Is it possible for a married Catholic to be invincibly ignorant that adultery is gravely wrong? I am interested in an answer from the Catholic viewpoint.


A (validly) married Catholic cannot be invincibly ignorant of the sinfulness of adultery because marriage consent, "the efficient cause of matrimony" (Summa Theologica suppl. q. 45 a. 1), is consent to "the union of persons directed to one purpose" (ibid. ad 2; cf. q. 44 a. 1), or as Canon Law expresses it:

1917 CIC 1081 (1983 CIC 1057)

  1. Matrimonial consent is an act of the will by which each party gives and accepts perpetual and exclusive rights to the body, for those actions that are of themselves suitable for the generation of children.

Regarding ignorance:

1917 CIC 1082 (1983 CIC 1096)

  1. In order that matrimonial consent be considered [valid], it is necessary that the contractants at least not be ignorant that marriage is a permanent society between a man and woman for the procreation of children.

  2. This ignorance is not presumed after puberty.

cf. Summa Theologica II-II q. 154 a. 2 "Whether simple fornication is a mortal sin?"

  • The question does not ask if a validly married Catholic cannot be invincibly ignorant of the sinfulness of adultery but if a married Catholic can be invincibly ignorant that adultery is gravely sinful? – Ken Graham May 23 '20 at 1:22
  • @Ken Graham Validly married is another way of saying married, since anyone not validly married isn't married. – Sola Gratia May 23 '20 at 21:12
  • @SolaGratia True, but they might not perceive that difference. – Ken Graham May 23 '20 at 22:21
  • @KenGraham I say "validly married" to be extra clear. Many so-called marriages are really concubinage. – Geremia May 24 '20 at 5:28
  • @Ken Graham I was only noting that "married Catholic" and "validly married Catholic" are synonymous, since there are no invalidly married married Catholics, and that as such your correction doesn't really make sense. – Sola Gratia May 24 '20 at 13:19

The answer is very much context dependent. In principle it is logically possible for a Catholic to be invincibly ignorant about any moral fact. But it is incredibly difficult for a Catholic person (or any other person) to be ignorant of the fact that adultery is wrong.

Given the visibility with which the Catholic faith --- and indeed, Christianity and even the majority of secular American culture (and all other cultures) --- teaches about the importance of fidelity in marriage, such a Catholic would have to be extremely badly catechized, and extremely mentally deficient in absorbing the moral law regarding marriage even though such a Catholic is surrounded by it on all sides. So, possible? Sure. Likely? Not really.
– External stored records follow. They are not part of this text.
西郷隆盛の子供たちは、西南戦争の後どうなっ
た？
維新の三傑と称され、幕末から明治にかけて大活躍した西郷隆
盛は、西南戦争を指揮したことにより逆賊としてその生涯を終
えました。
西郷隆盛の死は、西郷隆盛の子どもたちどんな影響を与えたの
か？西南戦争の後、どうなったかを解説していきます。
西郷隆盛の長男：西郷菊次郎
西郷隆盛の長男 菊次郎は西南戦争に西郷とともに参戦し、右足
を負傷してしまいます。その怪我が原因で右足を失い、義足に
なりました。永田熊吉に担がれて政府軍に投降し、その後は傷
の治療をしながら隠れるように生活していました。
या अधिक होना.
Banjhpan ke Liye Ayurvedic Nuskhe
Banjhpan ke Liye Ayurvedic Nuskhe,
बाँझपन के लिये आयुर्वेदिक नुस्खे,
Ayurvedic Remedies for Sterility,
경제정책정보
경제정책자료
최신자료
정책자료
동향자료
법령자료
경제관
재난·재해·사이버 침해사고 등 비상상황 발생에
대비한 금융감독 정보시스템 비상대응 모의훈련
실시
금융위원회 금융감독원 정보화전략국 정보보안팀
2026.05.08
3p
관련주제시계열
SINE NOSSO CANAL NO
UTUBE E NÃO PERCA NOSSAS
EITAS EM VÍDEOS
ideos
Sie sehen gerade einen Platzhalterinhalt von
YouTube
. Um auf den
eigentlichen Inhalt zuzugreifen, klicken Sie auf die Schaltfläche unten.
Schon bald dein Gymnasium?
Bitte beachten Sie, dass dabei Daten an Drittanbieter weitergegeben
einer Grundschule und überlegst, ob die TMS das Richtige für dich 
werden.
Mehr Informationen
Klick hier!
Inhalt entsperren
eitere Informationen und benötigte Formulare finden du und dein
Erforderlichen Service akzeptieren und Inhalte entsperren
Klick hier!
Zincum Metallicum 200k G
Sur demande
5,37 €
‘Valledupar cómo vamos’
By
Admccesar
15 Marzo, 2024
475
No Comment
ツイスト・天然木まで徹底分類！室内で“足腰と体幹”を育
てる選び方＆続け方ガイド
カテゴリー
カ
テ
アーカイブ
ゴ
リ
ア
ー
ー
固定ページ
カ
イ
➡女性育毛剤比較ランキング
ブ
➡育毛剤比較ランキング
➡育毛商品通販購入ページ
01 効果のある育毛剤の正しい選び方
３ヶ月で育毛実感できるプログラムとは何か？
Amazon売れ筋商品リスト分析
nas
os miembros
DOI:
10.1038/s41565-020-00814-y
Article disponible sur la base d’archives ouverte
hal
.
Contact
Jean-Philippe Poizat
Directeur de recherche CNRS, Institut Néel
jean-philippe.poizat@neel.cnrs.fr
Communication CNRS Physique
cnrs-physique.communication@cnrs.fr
On the other hand, perhaps your question is emphasizing the "gravely" in "gravely wrong". It seems more likely to me that an extremely badly catechized Catholic with an extremely deficient reasoning ability and an extremely badly trained moral compass might come to the conclusion that adultery is wrong, but maybe not "gravely" wrong. After all, people are very good at self-deception when it suits them, and I can imagine a Catholic --- or indeed any one person --- downplaying the gravity of any sin (including adultery) if it is something they want to do. Add to this that an extremely badly catechized Catholic might not even be aware of the distinction between "wrong" and "gravely wrong", and might be (miss-)guided in confusing their feelings for their moral reasoning --- as seems to be the case for many modern Americans ---, and the likelihood goes up for such a Catholic to conceivably conclude that even though adultery is wrong, maybe it is not that wrong because it causes them "feelings" of "love".

All of this to say that questions of invincible ignorance can be quite subjective, and circumstantial. It does really depend on the person and the kind of education (formal and cultural) to which that person has access.

Here is how I might be wrong. The argument can be made that since the prominence for the proposition that adultery is very wrong is so high, a Catholic (or any other person) would have the moral obligation to investigate the truth or falsehood of it --- and hence could not be invisibly ignorant (but merely ignorant) if he did not.

Despite this counterargument, I still think that an extremely badly catechized Catholic, with extremely deficient mental and moral abilities, and with an extremely bad access to the true moral law --- perhaps all the friends and teaching authorities (even those who should know better) of such a Catholic teach that "true love trumps all else" --- could possibly come to be invincibly ignorant about adultery being a "grave wrong". Of course, the more visible and prominent that the teaching against adultery is, the less likely it is for such a Catholic to exist.

  • 2
    Please add some sources to Catholic theologians or magisterial documents. – Geremia May 22 '20 at 17:29

Is it possible for a married Catholic to be invincibly ignorant that adultery is gravely wrong?

The short answer is no.

Seeing that the vast majority of Catholic dioceses, if not all, have a mandatory marriage preparation to take before getting married, it is highly doubtful that an individual Catholic would would be invincibility ignorant that adultery would be gravely sinful.

The knowledge about such, as Geremia points out is one thing, but the Church has taken steps to ensure that Catholic marriages are valid from the beginning and remain so until the death of one of the spouses!